What is completely clear to me is that the cold telephone call to Mrs Copley was inappropriate. If that is KGM’s practice it should be discontinued forthwith”.

Aside from issues associated with GDPR, you have to wonder whether Counsel should be encouraged to ask the courts to look at the issue again and confirm Longmore LJ’s direction that unsolicited phone calls should stop. It is certainly one of the other issues that the Credit Hire Forum is considering. On that issue, the website will be available to view shortly but, further to my email of yesterday and with thanks to those of you who have called and spoken with me and already agreed to support the Forum, it is intended for legal and associated professionals, although we welcome CHO’s joining the Forum as associate members and contributing to the dialogue of how to address coherently some of these re-emerging issues in the interests of the sector. Leaving that dialogue to those Defendant solicitors and insurers who wish to narrow the options and impose obstacles on the recoverability of credit hire claims, or even allowing them to roll back the law because nobody takes a contrary view of their behaviour, is a poor alternative.

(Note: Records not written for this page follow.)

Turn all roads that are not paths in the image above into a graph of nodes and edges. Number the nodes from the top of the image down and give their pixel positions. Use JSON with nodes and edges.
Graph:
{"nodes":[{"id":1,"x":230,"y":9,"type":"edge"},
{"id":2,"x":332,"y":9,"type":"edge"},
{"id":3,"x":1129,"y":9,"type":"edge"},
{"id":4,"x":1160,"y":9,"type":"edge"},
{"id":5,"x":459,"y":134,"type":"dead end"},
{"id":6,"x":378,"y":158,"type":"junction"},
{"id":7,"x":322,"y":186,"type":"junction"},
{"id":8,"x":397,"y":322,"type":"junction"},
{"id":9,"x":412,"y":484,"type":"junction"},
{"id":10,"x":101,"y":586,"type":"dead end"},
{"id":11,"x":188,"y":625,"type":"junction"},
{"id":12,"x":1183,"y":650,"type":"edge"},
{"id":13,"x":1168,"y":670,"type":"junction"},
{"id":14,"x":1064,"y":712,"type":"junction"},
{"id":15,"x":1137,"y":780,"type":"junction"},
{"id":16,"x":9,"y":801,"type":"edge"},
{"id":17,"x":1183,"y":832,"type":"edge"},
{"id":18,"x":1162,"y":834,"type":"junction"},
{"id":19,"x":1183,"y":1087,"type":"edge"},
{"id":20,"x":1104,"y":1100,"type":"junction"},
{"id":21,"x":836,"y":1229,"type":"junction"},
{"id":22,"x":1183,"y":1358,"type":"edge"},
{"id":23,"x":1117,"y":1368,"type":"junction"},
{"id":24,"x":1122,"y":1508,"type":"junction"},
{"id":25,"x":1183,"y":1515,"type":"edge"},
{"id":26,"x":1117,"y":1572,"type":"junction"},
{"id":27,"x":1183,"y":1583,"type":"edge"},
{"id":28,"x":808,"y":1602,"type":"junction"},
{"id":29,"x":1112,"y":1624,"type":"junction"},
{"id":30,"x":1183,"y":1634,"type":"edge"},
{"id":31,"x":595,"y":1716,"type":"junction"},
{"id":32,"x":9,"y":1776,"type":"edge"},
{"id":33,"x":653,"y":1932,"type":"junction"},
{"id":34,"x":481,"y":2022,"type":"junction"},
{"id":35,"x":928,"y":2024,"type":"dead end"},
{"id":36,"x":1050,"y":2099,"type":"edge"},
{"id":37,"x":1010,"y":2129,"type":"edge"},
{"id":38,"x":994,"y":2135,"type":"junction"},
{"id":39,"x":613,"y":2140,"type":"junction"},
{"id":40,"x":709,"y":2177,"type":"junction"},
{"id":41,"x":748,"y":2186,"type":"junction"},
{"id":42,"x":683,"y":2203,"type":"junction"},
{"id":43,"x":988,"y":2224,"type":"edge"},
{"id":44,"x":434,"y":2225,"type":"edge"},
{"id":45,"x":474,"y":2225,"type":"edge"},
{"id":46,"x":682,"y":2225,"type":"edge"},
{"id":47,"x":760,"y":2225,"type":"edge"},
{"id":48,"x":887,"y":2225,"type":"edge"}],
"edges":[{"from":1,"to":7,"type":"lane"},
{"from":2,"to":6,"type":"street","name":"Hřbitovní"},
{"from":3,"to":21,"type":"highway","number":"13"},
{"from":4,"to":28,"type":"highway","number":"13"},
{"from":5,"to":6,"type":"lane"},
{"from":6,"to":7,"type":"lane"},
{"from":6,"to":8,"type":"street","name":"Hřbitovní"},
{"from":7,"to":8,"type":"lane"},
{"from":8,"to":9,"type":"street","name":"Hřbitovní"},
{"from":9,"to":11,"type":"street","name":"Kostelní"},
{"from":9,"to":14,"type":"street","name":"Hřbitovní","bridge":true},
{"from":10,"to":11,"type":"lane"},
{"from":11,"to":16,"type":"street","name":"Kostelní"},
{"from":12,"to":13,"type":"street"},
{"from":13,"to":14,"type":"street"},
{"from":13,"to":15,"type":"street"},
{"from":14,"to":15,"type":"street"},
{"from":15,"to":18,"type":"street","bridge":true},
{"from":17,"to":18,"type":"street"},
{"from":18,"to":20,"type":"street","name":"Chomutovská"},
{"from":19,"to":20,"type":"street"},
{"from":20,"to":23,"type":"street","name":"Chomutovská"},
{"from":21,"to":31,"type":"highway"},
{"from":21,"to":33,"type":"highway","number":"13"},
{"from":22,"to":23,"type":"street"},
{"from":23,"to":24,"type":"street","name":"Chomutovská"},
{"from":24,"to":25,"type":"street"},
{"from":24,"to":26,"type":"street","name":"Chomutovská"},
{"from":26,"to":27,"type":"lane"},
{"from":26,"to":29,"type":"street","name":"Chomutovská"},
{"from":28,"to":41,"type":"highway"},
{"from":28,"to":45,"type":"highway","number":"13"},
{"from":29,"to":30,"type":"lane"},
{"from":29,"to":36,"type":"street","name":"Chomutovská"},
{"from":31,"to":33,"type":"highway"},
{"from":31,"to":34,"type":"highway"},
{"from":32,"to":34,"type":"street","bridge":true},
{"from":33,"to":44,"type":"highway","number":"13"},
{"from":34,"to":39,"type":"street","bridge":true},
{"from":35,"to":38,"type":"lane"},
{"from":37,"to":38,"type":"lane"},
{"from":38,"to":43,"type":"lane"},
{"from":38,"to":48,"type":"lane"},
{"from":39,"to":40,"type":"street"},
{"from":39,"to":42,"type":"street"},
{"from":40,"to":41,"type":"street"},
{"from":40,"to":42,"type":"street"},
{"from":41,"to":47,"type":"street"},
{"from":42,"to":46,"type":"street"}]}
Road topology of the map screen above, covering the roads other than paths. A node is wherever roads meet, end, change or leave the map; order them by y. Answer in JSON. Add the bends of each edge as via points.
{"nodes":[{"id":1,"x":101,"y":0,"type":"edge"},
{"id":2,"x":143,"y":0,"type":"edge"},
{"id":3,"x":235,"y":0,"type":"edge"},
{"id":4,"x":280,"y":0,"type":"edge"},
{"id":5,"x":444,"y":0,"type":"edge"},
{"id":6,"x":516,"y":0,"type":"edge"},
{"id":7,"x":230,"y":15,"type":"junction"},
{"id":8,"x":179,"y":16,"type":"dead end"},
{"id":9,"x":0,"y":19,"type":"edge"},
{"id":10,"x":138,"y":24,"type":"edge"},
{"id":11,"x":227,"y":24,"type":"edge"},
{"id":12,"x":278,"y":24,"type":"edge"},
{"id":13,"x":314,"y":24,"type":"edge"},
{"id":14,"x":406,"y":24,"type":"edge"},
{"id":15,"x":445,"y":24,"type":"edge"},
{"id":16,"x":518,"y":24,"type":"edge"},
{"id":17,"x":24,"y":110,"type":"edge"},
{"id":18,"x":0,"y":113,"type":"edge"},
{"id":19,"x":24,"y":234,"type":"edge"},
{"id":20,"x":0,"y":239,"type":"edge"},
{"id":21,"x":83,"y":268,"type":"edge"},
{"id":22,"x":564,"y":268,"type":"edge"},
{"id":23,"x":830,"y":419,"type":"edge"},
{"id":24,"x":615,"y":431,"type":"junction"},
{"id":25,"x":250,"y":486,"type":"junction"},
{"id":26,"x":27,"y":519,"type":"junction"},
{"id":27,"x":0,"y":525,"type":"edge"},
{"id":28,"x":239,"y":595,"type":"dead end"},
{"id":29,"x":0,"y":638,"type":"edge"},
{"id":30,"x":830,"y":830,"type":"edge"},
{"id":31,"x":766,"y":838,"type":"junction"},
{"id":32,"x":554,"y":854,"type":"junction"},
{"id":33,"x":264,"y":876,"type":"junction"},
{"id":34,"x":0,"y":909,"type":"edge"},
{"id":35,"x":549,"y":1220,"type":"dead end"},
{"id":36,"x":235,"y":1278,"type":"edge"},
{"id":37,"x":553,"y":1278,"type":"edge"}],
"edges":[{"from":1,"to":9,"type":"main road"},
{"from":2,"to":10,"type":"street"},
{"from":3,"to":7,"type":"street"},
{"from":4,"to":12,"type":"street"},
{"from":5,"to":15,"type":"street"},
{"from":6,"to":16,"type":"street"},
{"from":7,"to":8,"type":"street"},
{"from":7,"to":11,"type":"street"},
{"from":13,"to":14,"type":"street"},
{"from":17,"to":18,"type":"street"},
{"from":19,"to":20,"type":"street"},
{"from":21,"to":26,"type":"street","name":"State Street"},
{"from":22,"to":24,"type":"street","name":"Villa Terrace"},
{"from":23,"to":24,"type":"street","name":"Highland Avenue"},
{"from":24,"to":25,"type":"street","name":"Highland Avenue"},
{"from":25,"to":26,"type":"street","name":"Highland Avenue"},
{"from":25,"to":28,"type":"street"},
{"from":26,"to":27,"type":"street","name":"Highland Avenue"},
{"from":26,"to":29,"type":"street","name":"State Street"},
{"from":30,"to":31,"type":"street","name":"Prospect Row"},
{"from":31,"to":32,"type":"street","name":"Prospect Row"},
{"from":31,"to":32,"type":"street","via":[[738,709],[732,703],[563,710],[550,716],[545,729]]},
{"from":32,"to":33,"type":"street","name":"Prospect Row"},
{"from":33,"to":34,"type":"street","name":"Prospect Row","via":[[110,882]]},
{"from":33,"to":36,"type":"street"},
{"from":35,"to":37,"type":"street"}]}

One of the things I found appalling about Hasting’s advice was their suggestion about the steps a consumer might make to buy a replacement car during the current lockdown. The concept of acting in haste and repenting at your leisure seems to have been lost on Hastings but the suggestion that you should advise a consumer to replace their car ‘unseen’ on the basis that they have cancellation rights under consumer legislation and might be happy to embark upon litigation under the 1967 Misrepresentations Act seems to fall short of recognising the need to treat customers fairly, especially when those customers are innocent victims of the negligence of their policyholder. The CHO should be calling these things out. I would suggest the media would be keen to know what insurers are suggesting as they benefit from lower claims, fewer driven miles, furloughed employees paid for by taxpayers but a constant premium base stimulating higher profits. It is not lost on me that Hastings issued a profit warning earlier this year.ve.